Figure 2: Simulation output post model fit to the clinical score after infection with four different virus strains (Jena/5555(H1N1), Jena/5555(H1N1), Jena/2688(H1N1) and Bakum/1832(H1N2). In the plotted graph, P is virus pathogenicity, D is antiviral immune defence, I is Inflammation due to pro-inflammatory response and S is Clinical score, a measure of clinical symptoms.

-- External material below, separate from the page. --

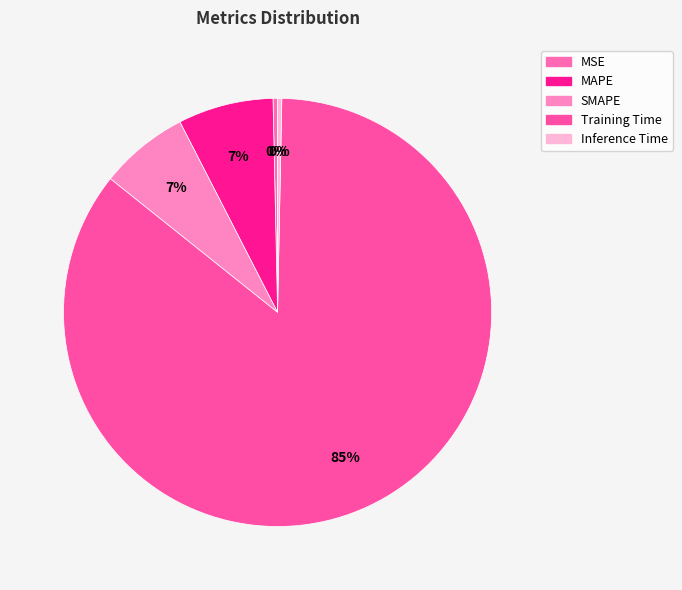

How many segments does this pie chart have?

5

Model parameters kp, α, and γ were the most discriminative and identifiable parameters that quantitatively characterize the four virus strains under investigated in this study. Each of the four virus strains is characterized by a specific pattern with respect to these three parameters (Figure 2).
Discussion
The major aim of the model and simulation was to identify the dynamics of influenza caused by various viral strains based on a single model with limited but most important parameters promising hypothesis for the experimental setup to further explore the driving factor for severe disease and a possible therapy. This small-scale model got some exciting characteristics.
1. it is able to explain the outcome of infection with four influenza virus strains. Thus, the model can be used to quantify the virulence of different strains by a set of 8 parameters listed in Tables 1 and 2 of literature with 4 determining parameters.

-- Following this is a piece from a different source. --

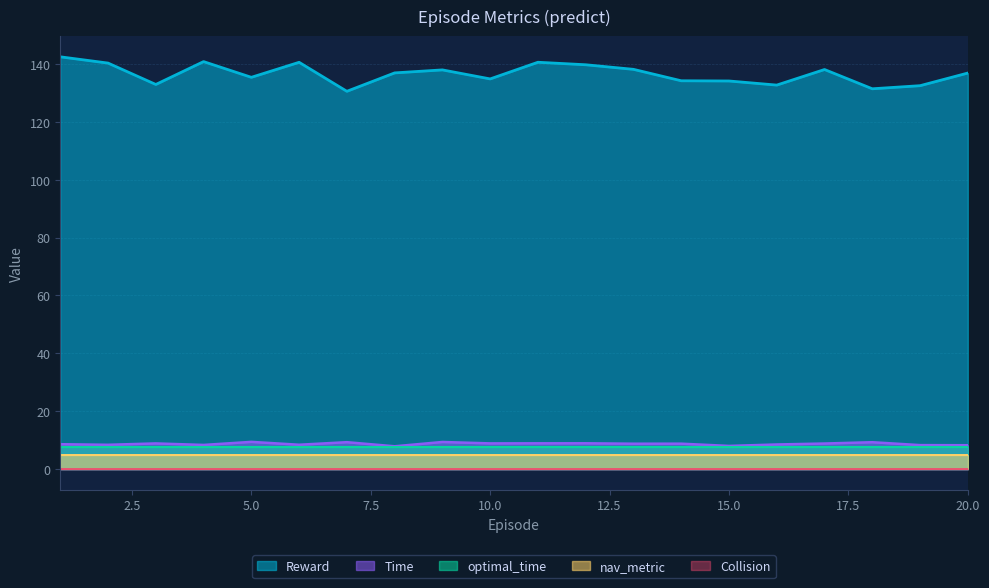

How many lines are shown in the chart?

5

2. the model is able to simulate and analyze the cause of different outcomes such as Clinical score of disease after viral infection in mice. Maximum clinical score (Figure 1A) was observed between days 3 and 6 after infection with Jena/5555, Bakum/1832, and Jena/2688; afterwards mice recovered (monophasic kinetic).

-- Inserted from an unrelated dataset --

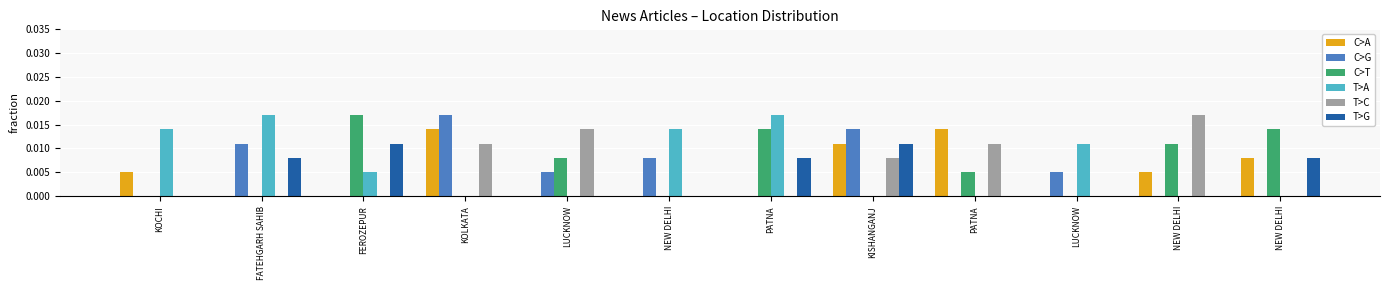

Count the number of data series in this chart.

6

Model by Manchanda et al, 2014 2 may help to quantify the dynamics and response of influenza induced by different virus strains and extent support in search for reasons for the severe, biphasic course of infection in mice. The model allows direct antiviral studies including the mathematical analysis of the use of antiviral compounds such as oseltamivir for the treatment of pandemic influenza virus infections (Pitchaimani et al. (2013) 3)
References
1. Carolin Zitzmann and Lars Kaderali 2018. Mathematical Analysis of Viral Replication Dynamics and Antiviral Treatment Strategies: From Basic Models to Age-Based Multi-Scale Modeling. Front Microbiol. 9, 1546
2. Himanshu Manchanda, Nora Seidelb, Andi Krumbholzb, Andreas Sauerbrei, Michaela Schmidtke, Reinhard Guthke 2014. Within-host influenza dynamics: A small-scale mathematical modeling approach. Biosystems 118, 51-59
3. Pitchaimani, M., Monica, C., Divya, M., 2013. Stability analysis for HIV infection delay model with protease inhibitor. Biosystems 114, 118–124.